:: Description of the task ::
In the records below, find the line holding "middle tip: (212, 67)" and the line holding "wrist: (255, 189)". Set down both, with every line between them, exactly.

(Study material)

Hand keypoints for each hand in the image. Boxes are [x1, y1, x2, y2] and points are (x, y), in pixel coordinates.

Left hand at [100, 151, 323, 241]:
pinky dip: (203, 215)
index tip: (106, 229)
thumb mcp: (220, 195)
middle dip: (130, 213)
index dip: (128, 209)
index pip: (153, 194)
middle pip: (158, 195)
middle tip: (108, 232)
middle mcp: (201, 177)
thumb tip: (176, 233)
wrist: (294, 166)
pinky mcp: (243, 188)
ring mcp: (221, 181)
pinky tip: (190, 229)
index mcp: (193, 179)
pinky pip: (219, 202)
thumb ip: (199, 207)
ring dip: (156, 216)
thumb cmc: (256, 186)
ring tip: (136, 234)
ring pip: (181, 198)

(End Study material)
(Study material)

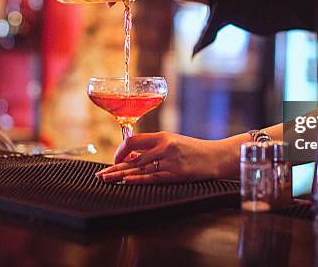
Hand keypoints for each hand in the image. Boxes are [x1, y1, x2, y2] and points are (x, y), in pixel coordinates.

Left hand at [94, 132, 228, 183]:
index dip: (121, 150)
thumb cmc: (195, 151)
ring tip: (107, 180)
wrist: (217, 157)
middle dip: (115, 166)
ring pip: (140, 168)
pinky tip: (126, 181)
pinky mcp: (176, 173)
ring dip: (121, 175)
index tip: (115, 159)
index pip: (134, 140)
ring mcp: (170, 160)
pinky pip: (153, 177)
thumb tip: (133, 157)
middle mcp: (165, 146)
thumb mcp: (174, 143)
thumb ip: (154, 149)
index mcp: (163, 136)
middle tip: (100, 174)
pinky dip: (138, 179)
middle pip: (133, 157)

(End Study material)
(Study material)

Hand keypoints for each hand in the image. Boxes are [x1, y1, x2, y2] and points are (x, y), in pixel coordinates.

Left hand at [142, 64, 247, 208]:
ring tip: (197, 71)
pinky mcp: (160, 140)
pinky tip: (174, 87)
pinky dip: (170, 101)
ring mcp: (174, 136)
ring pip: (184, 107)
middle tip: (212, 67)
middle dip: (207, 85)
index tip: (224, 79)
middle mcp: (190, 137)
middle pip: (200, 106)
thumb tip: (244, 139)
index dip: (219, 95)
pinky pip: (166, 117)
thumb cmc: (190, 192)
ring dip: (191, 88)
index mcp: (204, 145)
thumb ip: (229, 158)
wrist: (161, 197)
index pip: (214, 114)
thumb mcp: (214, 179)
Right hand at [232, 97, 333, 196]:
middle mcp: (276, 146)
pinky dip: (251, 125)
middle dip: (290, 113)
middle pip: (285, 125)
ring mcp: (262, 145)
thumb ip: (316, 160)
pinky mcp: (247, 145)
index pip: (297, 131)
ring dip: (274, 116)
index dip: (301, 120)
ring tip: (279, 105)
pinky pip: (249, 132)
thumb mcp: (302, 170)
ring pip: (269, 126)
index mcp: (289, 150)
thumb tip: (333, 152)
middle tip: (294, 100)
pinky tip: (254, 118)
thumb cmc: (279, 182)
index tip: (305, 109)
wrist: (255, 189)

(End Study material)

:: The answer ::
middle tip: (212, 67)
middle dip: (207, 85)
index tip: (224, 79)
middle mcp: (190, 137)
middle pip: (200, 106)
thumb tip: (244, 139)
index dip: (219, 95)
pinky pip: (166, 117)
thumb cmc: (190, 192)
ring dip: (191, 88)
index mcp: (204, 145)
thumb ip: (229, 158)
wrist: (161, 197)
index pip: (214, 114)
thumb mcp: (214, 179)
Right hand at [232, 97, 333, 196]:
middle mcp: (276, 146)
pinky dip: (251, 125)
middle dip: (290, 113)
middle pip: (285, 125)
ring mcp: (262, 145)
thumb ip: (316, 160)
pinky mcp: (247, 145)
index pip: (297, 131)
ring dip: (274, 116)
index dip: (301, 120)
ring tip: (279, 105)
pinky pip: (249, 132)
thumb mcp: (302, 170)
ring pip: (269, 126)
index mcp: (289, 150)
thumb tip: (333, 152)
middle tip: (294, 100)
pinky tip: (254, 118)
thumb cmc: (279, 182)
index tip: (305, 109)
wrist: (255, 189)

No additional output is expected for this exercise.